Нельзя переоценить и эффект чудесной персональной «материализации» титанов мирового авангарда в России. Рассказы об их реакциях, оценках, бонмо мгновенно облетели интеллектуальные круги Ленинграда, став на многие годы источником и барометром актуальных мнений и местного «хорошего вкуса». Самый их облик, одежда, причуды поведения были объектом пересудов. Иосиф Бродский вспоминал, как, придя в гости к Ахматовой, объявил, что только что увидел на улице Стравинского, и начал его описывать – маленький, сгорбленный, шляпа замечательная: «И вообще, говорю, остался от Стравинского один только нос». – «Да, – добавила Ахматова, – и гений».
Долгое время о западной ветви петербургского модернизма в России нельзя было даже говорить вслух, во всяком случае с похвалой. Когда двум ее ведущим представителям – Стравинскому и Баланчину – было дозволено триумфально вернуться, хоть и на короткий срок, в родной город, это вызвало в творческих кругах Ленинграда прилив оптимизма и для многих стало толчком к развитию собственных поисков и экспериментов.

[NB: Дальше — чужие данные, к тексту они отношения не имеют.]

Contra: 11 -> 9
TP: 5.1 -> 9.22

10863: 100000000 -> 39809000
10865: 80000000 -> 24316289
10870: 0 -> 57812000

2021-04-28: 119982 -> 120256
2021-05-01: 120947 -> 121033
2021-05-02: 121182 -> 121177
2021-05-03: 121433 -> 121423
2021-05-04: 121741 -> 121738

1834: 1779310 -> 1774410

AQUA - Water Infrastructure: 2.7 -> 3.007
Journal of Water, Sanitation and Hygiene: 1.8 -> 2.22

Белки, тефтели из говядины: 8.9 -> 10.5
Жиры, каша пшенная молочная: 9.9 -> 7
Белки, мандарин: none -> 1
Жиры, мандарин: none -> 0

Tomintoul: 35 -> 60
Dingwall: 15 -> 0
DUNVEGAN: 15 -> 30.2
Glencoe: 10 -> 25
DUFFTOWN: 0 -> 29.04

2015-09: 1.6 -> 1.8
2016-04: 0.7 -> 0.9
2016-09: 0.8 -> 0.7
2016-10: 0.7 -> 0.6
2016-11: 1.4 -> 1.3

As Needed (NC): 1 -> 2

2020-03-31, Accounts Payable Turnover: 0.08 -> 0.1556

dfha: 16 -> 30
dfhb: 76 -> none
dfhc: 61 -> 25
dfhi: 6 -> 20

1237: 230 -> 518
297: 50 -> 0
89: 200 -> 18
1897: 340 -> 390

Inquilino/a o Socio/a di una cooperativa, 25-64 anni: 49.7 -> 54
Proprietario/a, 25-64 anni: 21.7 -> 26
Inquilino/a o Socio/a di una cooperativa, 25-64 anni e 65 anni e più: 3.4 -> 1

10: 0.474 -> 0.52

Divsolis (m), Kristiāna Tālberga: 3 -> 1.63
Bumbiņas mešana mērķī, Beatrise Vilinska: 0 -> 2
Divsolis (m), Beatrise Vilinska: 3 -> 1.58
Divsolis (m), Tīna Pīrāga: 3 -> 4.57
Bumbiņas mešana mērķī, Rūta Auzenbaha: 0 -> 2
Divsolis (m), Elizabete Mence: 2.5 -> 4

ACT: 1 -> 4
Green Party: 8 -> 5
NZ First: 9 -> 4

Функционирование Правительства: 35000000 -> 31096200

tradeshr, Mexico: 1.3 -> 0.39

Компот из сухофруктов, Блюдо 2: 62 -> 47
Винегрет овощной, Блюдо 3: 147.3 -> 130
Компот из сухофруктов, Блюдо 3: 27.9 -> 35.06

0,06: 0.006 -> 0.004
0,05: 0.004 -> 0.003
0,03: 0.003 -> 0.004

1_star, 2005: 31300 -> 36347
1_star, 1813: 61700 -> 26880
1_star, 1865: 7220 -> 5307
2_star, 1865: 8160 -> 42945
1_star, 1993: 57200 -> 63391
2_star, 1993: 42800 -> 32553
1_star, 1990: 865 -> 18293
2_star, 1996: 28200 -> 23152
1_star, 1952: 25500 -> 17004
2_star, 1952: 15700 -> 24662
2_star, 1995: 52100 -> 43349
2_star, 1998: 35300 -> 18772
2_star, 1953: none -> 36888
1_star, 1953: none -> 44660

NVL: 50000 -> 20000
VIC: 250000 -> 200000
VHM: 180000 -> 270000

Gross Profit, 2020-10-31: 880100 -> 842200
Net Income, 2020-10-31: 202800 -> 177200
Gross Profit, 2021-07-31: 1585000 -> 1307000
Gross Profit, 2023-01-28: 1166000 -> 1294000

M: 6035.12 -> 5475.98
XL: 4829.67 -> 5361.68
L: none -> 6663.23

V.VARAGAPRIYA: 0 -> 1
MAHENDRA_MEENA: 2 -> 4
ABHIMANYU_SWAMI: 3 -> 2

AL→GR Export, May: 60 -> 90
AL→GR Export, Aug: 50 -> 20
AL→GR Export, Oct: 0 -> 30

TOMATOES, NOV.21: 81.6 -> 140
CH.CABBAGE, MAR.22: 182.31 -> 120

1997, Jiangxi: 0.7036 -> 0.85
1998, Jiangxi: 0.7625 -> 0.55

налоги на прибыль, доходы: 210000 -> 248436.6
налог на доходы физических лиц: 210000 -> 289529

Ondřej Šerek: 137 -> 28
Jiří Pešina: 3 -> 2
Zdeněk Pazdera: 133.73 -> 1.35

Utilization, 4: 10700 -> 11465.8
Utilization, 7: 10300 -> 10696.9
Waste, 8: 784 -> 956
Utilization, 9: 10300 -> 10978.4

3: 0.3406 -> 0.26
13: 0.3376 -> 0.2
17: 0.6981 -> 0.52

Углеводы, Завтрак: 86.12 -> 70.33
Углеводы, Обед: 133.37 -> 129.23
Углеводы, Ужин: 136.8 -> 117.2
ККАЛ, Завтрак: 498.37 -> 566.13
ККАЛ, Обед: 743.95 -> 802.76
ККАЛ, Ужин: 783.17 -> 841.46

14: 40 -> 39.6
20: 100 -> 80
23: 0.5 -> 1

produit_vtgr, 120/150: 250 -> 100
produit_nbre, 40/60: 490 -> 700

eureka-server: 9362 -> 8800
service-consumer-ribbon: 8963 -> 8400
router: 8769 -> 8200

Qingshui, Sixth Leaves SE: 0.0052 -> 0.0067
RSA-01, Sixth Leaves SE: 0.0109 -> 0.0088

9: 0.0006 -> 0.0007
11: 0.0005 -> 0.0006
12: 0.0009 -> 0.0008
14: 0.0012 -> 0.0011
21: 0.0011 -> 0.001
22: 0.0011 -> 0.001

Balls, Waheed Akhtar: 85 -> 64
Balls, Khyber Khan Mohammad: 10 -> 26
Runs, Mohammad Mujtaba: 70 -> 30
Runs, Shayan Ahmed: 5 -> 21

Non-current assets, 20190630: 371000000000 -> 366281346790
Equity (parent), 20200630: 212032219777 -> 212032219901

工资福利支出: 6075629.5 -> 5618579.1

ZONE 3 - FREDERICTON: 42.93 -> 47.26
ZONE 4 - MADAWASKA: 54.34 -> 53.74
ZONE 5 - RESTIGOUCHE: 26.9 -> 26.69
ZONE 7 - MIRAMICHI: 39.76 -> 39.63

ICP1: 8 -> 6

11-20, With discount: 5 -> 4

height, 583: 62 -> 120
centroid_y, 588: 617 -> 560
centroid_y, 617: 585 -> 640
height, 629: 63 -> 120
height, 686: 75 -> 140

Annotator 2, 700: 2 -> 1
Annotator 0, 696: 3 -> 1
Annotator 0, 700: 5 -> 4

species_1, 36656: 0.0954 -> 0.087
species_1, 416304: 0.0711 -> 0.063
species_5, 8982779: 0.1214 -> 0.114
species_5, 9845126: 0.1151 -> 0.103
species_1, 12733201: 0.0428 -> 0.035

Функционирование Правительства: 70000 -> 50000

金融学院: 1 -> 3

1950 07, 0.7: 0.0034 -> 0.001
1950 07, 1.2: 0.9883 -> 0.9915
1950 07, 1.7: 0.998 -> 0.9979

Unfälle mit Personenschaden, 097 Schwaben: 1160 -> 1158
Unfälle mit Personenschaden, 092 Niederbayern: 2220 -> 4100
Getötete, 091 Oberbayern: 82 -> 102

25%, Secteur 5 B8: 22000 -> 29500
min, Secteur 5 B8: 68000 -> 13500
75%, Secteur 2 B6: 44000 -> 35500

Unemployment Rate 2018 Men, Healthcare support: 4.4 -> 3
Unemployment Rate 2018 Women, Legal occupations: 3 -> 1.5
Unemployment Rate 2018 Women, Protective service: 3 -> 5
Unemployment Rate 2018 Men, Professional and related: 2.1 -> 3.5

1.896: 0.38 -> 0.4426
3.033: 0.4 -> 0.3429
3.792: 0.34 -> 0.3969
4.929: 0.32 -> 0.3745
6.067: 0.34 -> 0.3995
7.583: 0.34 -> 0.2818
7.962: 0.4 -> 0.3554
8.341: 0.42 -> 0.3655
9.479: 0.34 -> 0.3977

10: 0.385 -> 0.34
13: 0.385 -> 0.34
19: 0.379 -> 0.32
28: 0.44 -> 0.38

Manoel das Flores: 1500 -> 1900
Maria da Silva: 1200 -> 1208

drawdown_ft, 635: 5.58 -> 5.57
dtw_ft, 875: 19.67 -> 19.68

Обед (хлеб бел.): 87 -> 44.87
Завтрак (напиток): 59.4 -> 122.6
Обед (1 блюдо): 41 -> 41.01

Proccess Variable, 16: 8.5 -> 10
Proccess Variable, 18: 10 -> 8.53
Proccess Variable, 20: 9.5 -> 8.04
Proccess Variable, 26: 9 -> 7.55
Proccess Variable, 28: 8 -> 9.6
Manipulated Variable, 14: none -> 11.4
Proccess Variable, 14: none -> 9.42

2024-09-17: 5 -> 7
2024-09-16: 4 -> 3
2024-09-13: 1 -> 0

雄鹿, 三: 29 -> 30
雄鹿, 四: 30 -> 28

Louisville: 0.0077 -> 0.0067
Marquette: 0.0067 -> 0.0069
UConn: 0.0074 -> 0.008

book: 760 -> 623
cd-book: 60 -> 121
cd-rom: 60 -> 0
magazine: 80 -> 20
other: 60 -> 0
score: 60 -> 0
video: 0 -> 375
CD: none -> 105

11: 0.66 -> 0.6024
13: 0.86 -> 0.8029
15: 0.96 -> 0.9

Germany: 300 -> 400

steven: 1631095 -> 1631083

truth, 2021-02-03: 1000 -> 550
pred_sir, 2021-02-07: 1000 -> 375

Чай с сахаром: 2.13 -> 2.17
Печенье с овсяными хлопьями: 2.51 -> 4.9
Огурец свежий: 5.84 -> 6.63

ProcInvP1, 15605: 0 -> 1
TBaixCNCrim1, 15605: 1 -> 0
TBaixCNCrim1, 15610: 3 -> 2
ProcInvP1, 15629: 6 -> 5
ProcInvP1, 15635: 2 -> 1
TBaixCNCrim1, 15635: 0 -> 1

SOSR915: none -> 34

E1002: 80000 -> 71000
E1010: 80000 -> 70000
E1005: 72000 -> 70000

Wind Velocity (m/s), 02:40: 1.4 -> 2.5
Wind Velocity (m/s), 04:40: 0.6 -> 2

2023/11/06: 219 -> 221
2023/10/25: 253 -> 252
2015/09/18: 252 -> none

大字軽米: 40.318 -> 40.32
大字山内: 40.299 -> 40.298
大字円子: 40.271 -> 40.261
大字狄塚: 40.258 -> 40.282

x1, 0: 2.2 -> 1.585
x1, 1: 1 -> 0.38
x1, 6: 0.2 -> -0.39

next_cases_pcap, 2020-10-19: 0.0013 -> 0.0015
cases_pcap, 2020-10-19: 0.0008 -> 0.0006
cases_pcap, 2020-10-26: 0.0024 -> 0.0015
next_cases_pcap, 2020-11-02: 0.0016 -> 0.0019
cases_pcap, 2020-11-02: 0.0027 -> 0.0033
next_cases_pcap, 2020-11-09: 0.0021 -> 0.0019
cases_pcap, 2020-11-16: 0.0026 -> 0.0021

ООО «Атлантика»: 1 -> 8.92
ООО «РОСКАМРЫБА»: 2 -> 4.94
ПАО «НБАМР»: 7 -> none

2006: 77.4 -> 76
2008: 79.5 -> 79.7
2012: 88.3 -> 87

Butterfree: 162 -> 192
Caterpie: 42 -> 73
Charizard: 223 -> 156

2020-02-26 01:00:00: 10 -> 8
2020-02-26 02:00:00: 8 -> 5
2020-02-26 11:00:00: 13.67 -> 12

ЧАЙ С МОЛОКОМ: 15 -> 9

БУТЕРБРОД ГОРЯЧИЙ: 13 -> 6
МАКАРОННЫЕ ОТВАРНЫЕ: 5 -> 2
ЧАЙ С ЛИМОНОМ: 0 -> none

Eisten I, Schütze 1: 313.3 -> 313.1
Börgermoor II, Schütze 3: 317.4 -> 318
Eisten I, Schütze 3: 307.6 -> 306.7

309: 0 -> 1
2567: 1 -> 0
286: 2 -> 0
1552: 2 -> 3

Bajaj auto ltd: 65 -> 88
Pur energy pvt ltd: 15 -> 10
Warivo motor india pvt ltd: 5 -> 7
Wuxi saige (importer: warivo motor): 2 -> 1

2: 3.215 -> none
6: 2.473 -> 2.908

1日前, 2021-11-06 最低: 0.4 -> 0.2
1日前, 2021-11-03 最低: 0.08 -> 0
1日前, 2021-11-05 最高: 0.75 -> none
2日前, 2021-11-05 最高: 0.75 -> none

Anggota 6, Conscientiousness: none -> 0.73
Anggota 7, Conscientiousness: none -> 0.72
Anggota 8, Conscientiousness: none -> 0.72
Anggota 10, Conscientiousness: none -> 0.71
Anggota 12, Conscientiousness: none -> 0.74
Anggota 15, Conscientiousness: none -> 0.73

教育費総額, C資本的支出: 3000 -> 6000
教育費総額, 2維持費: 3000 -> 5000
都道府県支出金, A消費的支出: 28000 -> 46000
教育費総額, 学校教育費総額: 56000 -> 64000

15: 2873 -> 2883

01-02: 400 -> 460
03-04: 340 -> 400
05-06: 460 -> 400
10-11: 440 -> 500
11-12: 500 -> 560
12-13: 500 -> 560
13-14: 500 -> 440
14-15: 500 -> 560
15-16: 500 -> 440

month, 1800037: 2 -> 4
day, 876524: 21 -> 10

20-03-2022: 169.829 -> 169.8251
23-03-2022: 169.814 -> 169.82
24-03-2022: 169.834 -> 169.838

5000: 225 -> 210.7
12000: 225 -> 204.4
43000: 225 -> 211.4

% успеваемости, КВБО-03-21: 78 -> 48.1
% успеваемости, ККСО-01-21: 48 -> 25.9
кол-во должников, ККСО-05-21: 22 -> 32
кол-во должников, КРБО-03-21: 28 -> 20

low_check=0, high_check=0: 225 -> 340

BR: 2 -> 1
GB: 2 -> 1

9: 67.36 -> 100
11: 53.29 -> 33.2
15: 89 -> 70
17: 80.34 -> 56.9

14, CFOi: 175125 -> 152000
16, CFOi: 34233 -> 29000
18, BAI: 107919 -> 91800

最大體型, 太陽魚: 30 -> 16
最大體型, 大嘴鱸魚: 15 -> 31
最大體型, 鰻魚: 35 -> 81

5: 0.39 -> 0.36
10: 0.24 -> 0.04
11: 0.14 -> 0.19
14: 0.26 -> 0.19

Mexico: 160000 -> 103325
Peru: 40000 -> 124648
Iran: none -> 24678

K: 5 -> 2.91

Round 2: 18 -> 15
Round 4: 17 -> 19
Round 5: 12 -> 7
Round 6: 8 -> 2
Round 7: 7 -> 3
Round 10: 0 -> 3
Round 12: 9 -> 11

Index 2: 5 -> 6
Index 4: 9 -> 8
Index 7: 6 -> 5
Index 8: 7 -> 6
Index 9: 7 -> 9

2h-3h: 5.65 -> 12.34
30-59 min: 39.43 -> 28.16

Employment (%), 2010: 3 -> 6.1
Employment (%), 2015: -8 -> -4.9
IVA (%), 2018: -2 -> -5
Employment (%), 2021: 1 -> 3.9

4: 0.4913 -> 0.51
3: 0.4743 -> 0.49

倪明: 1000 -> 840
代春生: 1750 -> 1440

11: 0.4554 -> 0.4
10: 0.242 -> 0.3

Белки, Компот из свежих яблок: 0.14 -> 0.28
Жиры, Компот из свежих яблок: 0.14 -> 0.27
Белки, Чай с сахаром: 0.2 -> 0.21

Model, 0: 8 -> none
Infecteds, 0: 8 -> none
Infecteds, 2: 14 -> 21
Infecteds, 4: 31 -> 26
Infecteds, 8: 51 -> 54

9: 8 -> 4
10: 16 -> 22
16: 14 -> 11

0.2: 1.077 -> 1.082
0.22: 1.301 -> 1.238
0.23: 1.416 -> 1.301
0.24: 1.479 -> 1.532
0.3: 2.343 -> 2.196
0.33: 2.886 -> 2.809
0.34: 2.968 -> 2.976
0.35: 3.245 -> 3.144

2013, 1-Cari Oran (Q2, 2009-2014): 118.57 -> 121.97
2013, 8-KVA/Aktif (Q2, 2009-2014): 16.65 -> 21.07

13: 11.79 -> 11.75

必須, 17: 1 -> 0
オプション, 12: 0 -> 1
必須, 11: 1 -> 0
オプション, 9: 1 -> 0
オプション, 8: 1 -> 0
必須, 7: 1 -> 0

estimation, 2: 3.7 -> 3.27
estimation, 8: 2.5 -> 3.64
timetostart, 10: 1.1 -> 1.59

Так, для 35-летнего Юрия Григоровича, в то время начинающего хореографа Кировской труппы, выступления театра Баланчина в Ленинграде стали еще одним подтверждением его убеждения в гибельности влияния хореодрам на судьбу русского балета. В своем недавнем триумфе, балете «Легенда о любви», Григорович попытался, впервые после долгих лет забвения, вернуться к сложным хореографическим формам, выведя на сцену Кировского театра прихотливые танцевальные комбинации в стиле Фокина. Григорович все громче и упорнее говорил о том, что первыми мастерами бессюжетного танца были Фокин и Лопухов, что русскому балету надо у них учиться, а ритуальные разговоры о «формализме» наконец прекратить.
Другим хореографом Кировского театра, сумевшим использовать визит американской балетной труппы в Ленинград как оружие в собственных творческих схватках, стал ровесник Баланчина, неутомимый, пружинистый, напряженный Леонид Якобсон. Модернистский гений Кировского (его здесь называли Шагалом балета – враги саркастически, поклонники восторженно), Якобсон в то время с трудом отбивал атаки консервативной критики на свой только что выпущенный танцевальный спектакль, основанный на футуристической комедии Маяковского «Клоп», в котором, как всегда у Якобсона, были причудливо смешаны элементы пантомимы, свободного танца à la Айседора Дункан, импрессионизма Фокина и гротескной образности, граничащей с сюрреализмом.
Якобсон всегда считался enfant terrible ленинградского балета. На его эскапады смотрели сквозь пальцы, и это позволяло ему крейсировать в самых предательских водах. Его «одержимость» была притчей во языцех, и я сам был свидетелем тому, как Якобсон в лицо обзывал культурных бюрократов идиотами, а те лишь пожимали плечами: «сумасшедшему» Якобсону прощалось то, за что другие не сносили бы головы.
Наиболее смелые и любящие риск танцовщики Кировской труппы были от Якобсона без ума; многим из них он дал возможность станцевать самые смелые партии их жизни. Для расцветающей романтической звезды ленинградского балета, 21-летней Натальи Макаровой, Якобсон создал в своем сатирическом «Клопе» лирическую роль Зои – хрупкой, наивной работницы на высоких каблуках и в коротком платьице в горошек, из-за неразделенной любви кончавшей жизнь самоубийством. Это был настоящий, выхваченный из жизни типаж 60-х годов – угловатая, независимая и несчастная женщина, разительно схожая с персонажами современных ленинградских пьес Александра Володина. Макарова неоднократно повторяла, что эта роль в балете Якобсона стала для нее поворотным моментом, освободив ее от канонов академических формул и открыв современным влияниям.